- _Extract to read_
'''

Disclaimer: when I was working on this code, I used the package version transformers<=4.33.
Later, I will publish an update that supports the newer versions.

def fix_tokenizer(tokenizer, new_lang='tyv_Cyrl'):
    """
    Add a new language token to the tokenizer vocabulary 
    (this should be done each time after its initialization)
    """
    old_len = len(tokenizer) - int(new_lang in tokenizer.added_tokens_encoder)
    tokenizer.lang_code_to_id[new_lang] = old_len-1
    tokenizer.id_to_lang_code[old_len-1] = new_lang
    # always move "mask" to the last position
    tokenizer.fairseq_tokens_to_ids["<mask>"] = len(tokenizer.sp_model) + len(tokenizer.lang_code_to_id) + tokenizer.fairseq_offset

    tokenizer.fairseq_tokens_to_ids.update(tokenizer.lang_code_to_id)
    tokenizer.fairseq_ids_to_tokens = {v: k for k, v in tokenizer.fairseq_tokens_to_ids.items()}
    if new_lang not in tokenizer._additional_special_tokens:
        tokenizer._additional_special_tokens.append(new_lang)
    # clear the added token encoder; otherwise a new token may end up there by mistake
    tokenizer.added_tokens_encoder = {}
    tokenizer.added_tokens_decoder = {}

I apply this function to the tokenizer, and it adds one new language token to it. Then I expand the embedding layer of the model accordingly, after which I need to patch the embeddings of the model, for two reasons:

In NLLB vocabulary, for some unknown reason, the <mask> token always goes after all the language codes, so if I add one more, the <mask> token also moves; thus, I move its embedding.
The embedding for the new token is by default initialized randomly, but instead I choose to initialize it with the language code for a similar language: Kyrgyz.

from transformers import AutoModelForSeq2SeqLM, AutoTokenizer
model_name = "facebook/nllb-200-distilled-600M"
# loading the tokenizer and the model
tokenizer = AutoTokenizer.from_pretrained(model_name)
model = AutoModelForSeq2SeqLM.from_pretrained(model_name)
# patching them
fix_tokenizer(tokenizer)
model.resize_token_embeddings(len(tokenizer))

# fixing the new/moved token embeddings in the model
added_token_id = tokenizer.convert_tokens_to_ids('tyv_Cyrl')
similar_lang_id = tokenizer.convert_tokens_to_ids('kir_Cyrl')
embeds = model.model.shared.weight.data
# moving the embedding for "mask" to its new position
embeds[added_token_id+1] =embeds[added_token_id]
# initializing new language token with a token of a similar language
embeds[added_token_id] = embeds[similar_lang_id]

Now the model and the tokenizer are prepared for processing Tyvan . Of course, the model still needs some training to actually learn it.

'''

- _Data_
'''

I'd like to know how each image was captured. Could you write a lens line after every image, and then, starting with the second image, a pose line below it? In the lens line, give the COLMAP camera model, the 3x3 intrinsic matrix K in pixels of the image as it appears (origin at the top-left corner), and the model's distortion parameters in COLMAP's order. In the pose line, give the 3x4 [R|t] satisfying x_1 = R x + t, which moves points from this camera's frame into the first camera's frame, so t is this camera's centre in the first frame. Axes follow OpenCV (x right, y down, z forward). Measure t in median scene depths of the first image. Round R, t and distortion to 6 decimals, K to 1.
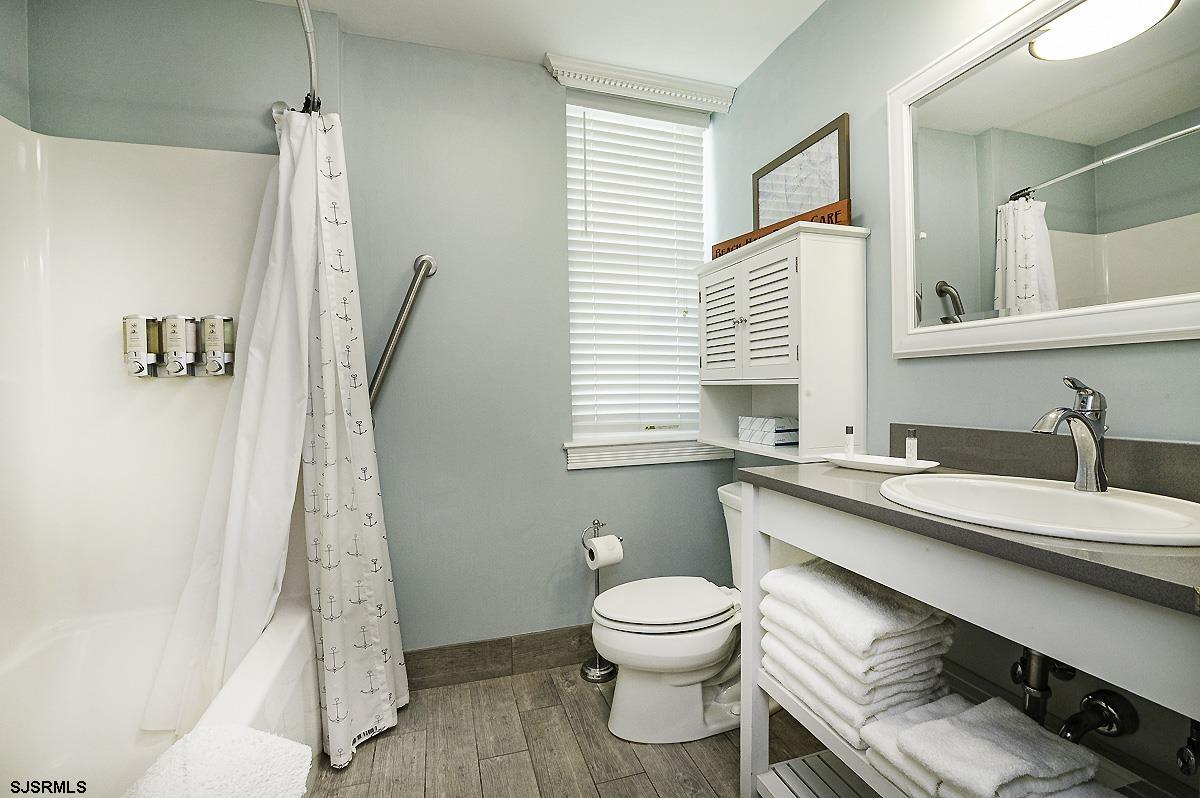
lens RADIAL K [[529.8, 0, 600.6], [0, 529.8, 391.5], [0, 0, 1]] dist [-0.036818, 0.004806]
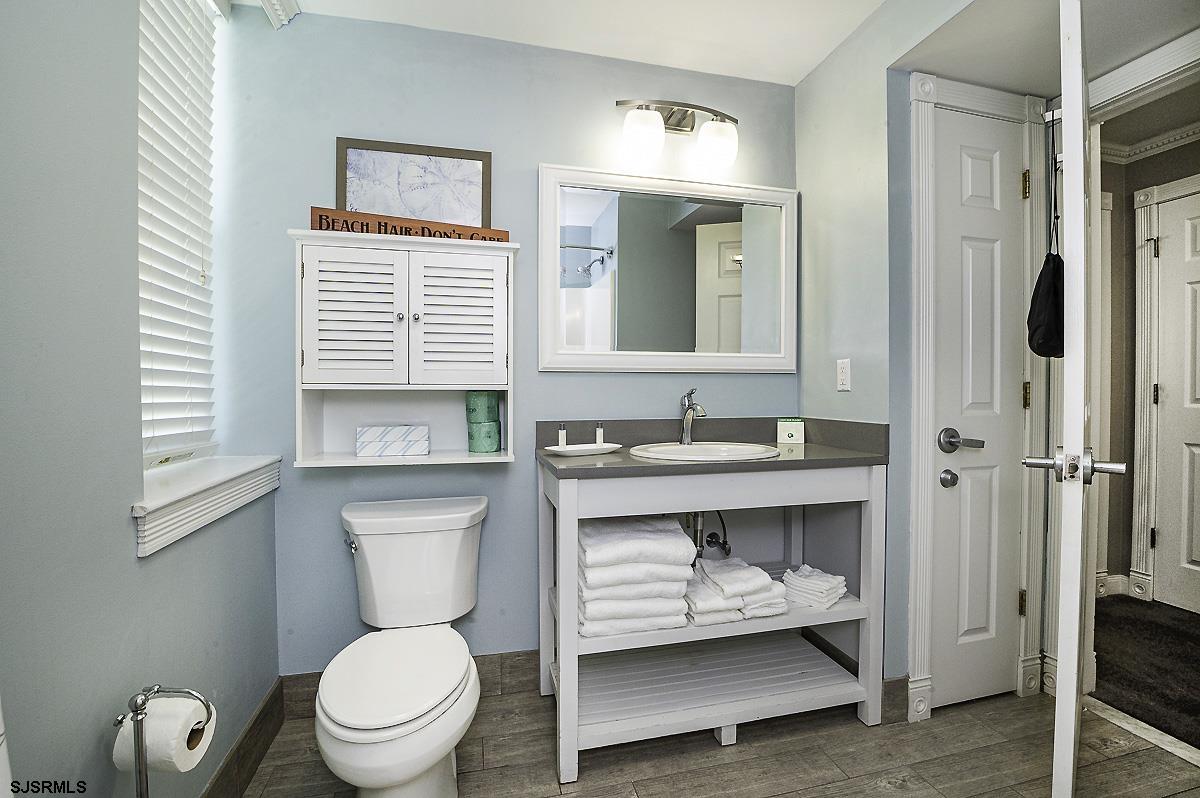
lens RADIAL K [[529.8, 0, 596.7], [0, 529.8, 402.9], [0, 0, 1]] dist [-0.036818, 0.004806]
pose [[0.072709, -0.006997, 0.997329, -0.603695], [0.008996, 0.999939, 0.006360, 0.006763], [-0.997313, 0.008510, 0.072767, 0.636269]]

'''

- _Activity 1_
Reproduce, word for word, the part of the NLLB tokenizer text above the lines that opens with the words containing "In NLLB vocabulary, for" and closes with "similar language: Kyrgyz.".
- _Activity 2_
Carry on the NLLB tokenizer text above the lines from the point where it stops.

- _Response 1_
In NLLB vocabulary, for some unknown reason, the <mask> token always goes after all the language codes, so if I add one more, the <mask> token also moves; thus, I move its embedding.
The embedding for the new token is by default initialized randomly, but instead I choose to initialize it with the language code for a similar language: Kyrgyz.

- _Response 2_
Step 4 3/4, even more optional: adding a new language code when using later versions of the transformers library

As I mentioned above, this tutorial was based on a specific version of the package: transformers<=4.33. In 4.34, they refactored the code for NllbTokenizer (trying to fix the diabolic behaviour of added token encoders and decoders), so my code for adding a new language code to the tokenizer no longer worked with this version. In 4.38, they did another refactoring, which finally removed the hardcoded dependency of tokenizer on the hardcoded list of 202 languages. So after the version 4.38, my hack fix_tokenizer that we had to call on each tokenizer initialization is no longer needed!

However, after some of those updates, the added tokens encoder and decoder became more stubborn — and now there is no obvious way to update them other than removing them and adding them again. This is done automatically when loading the tokenizer from disk — but we have to remove a few files first. The code looks more or less like this:

import json
import os
import shutil
from typing import List, Tuple

from transformers import NllbTokenizer
from transformers.models.nllb.tokenization_nllb import FAIRSEQ_LANGUAGE_CODES


def update_nllb_tokenizer(
    old_tokenizer: NllbTokenizer,
    new_spm_path: str,
    new_lang_codes: List[str],
) -> NllbTokenizer:
    """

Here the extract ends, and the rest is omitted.